Economic policy is a decisive factor in the 2014 elections, and political parties are scrambling to come out with promises of growth boosting measures.
There is no doubt that this year’s General Elections are the most exciting that India has ever seen. Reasons for this are numerous, ranging from the raging debates on corruption to the emergence of new leaders in the Opposition who are being considered as serious contenders for the top job in Indian politics. But, perhaps the most significant reason for excitement is something else – the economy. Unlike previous elections, this year’s voters are looking at a world that has changed at a rapid pace. They are not just witnessing the change, they are exposed to it constantly, through electronic media, the Internet and more importantly, the social media networks.
A significant point here is that the 2014 elections would be the first time when a number of youngsters who grew up exposed to the cyber world would be casting their votes. This is because, although popular websites like Twitter and Facebook began in 2004 and 2006, it took quite a few years for them to spread their roots in India. Although a rather crude version of the social networking site named Orkut was present in India early on, its functions and outlook did not encourage usage beyond keeping in touch with friends.
Of course, this group of ‘just-turned-18’ is not the only one who is going to be influenced by the social networking sites. Youth as a whole are actively involved with it. Understanding this, politicians, parties and party workers are aggressively promoting their views and trying to gather support.
Coming back to the main point, due to substantial exposure that these media provide, it has become easy for people to compare India and its conditions with other countries. Also, the economy has improved over the years, producing quite a few salaried common men who can afford to go abroad for a holiday once in a while and see where India needs improvement.
These aspects, and a few others, point to the fact that Indians are looking for more efforts from their government to boost the economy and improve the living conditions.

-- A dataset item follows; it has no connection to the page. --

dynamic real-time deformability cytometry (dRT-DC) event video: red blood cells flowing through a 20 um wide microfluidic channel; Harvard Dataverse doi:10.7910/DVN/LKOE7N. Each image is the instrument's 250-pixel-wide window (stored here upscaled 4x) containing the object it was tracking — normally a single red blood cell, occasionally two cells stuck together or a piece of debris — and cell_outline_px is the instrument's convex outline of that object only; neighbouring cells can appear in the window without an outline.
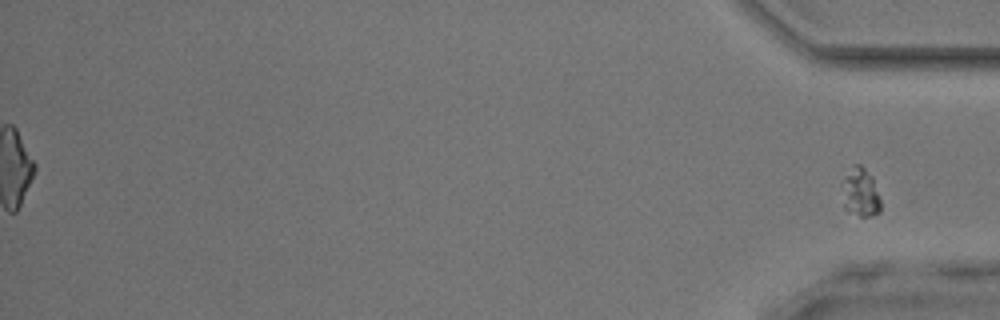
{"species": "common noctule bat (a hibernating species)", "species_latin": "Nyctalus noctula", "temperature_condition": "room temperature", "stored_images_in_passage": 41, "segment_of_instrument_passage": [2, 2], "camera_frame_rate_fps": 3000, "um_per_image_px": 0.085, "animal": {"sex": "male", "body_mass_g": 17.9, "forearm_length_mm": 54.2}, "frame": {"image": 1, "passage_image": 41, "time_ms": 13.333, "image_size_px": [1000, 320], "cell_outline_px": [[880, 212], [868, 216], [860, 216], [848, 212], [844, 208], [844, 180], [852, 164], [860, 164], [872, 176], [880, 200]], "centroid_in_image_um": [73.16, 16.36], "position_along_channel_um": 362.0, "area_um2": 10.64}}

Some might argue that such a trend is restricted to the cities alone and that the rural India has problems of its own. Although this is partly true, one cannot deny that the rural India, which remained reclusive from a lot of mainstream activities until recently, has started to open up. These days more and more youngsters from villages go to the cities to study and find work.
To be fair to the political parties, they do realize the importance of an economic policy in their election manifesto. At the time of writing this article, the parties are yet to table their election manifesto. But several media reports have pointed to the main points that might be included.
The ruling party remains at a disadvantage here. Although they had ample years to enact economic policies and reinforce their presence, a series of corruption scandals have made it easy for rivals to get the voters’ attention. Add to this, the everyday media reports of a weakening economy and policy paralysis, and it is anybody’s guess how they would manage to reverse public opinion.
Decisions like allowing the Foreign Direct Investment (FDI) in retail and other sectors have not created the effect that party members would have liked. Retail FDI, for example, is yet to take off significantly as foreign companies remain apprehensive of the fickle nature of Indian policies.
Some efforts, like the Food Security bill, appear to be passed in a hurry while other decisions point to reactive approach, as opposed to a more proactive stand that is required. Rahul Gandhi’s speech to business leaders last year that failed to focus on India’s core issues merely underscored this problem.
Needless to say, the Bharatiya Janata Party’s (BJP) main strength is its Prime Ministerial candidate, Narendra Modi and the much talked-about Gujarat economic model. According to an Economic Times report that cited BJP’s national treasurer and a Rajya Sabha member, Piyush Goyal, if elected to power, the BJP may look to apply lessons from the Gujarat development model and significantly boost the employment numbers.
It seems that BJP has managed to overtake the Congress in projecting its economic ambitions and appealing to the young voters’ need for growth. But this does not guarantee that a BJP government can be the answer to India’s problems?
In fact, there seem to be a major contradiction within the party on the economic policy front. While the conservative groups in the party remain wary of the west and opening the market to overseas investment, Modi and his supporters try to project a pro-business image, looking to attract foreign funding.
Apart from this, some of the points put forward by the party even appear opportunistic. For example the BJP vehemently opposed FDI in retail when UPA government introduced it, but the party had to admit that in the 2004 elections manifesto, NDA had proposed 26 percent FDI in retail.
Another party worth mentioning here is the new kid on the block, the Aam Aadmi Party (AAP). AAP’s decision to slash electricity fare and provide free water in Delhi had alarmed businesses, although some people dismissed it off as populist gimmicks ahead of the General Elections. Arvind Kejriwal had to clarify to India Inc that he was not anti-industry, saying that his party was not against capitalism, only against crony capitalism.
Interestingly, given the global economic scenario, it is not just Indians who are keenly following developments here. Foreign governments and corporates are keeping a close watch as well, due to the increasing importance of India as a potential market. The 2014 elections may decide India’s path as it struggles its way up the economic ladder but we will have to wait and see who would come out with the winning hand this time, and even if they win whether they keep their promises.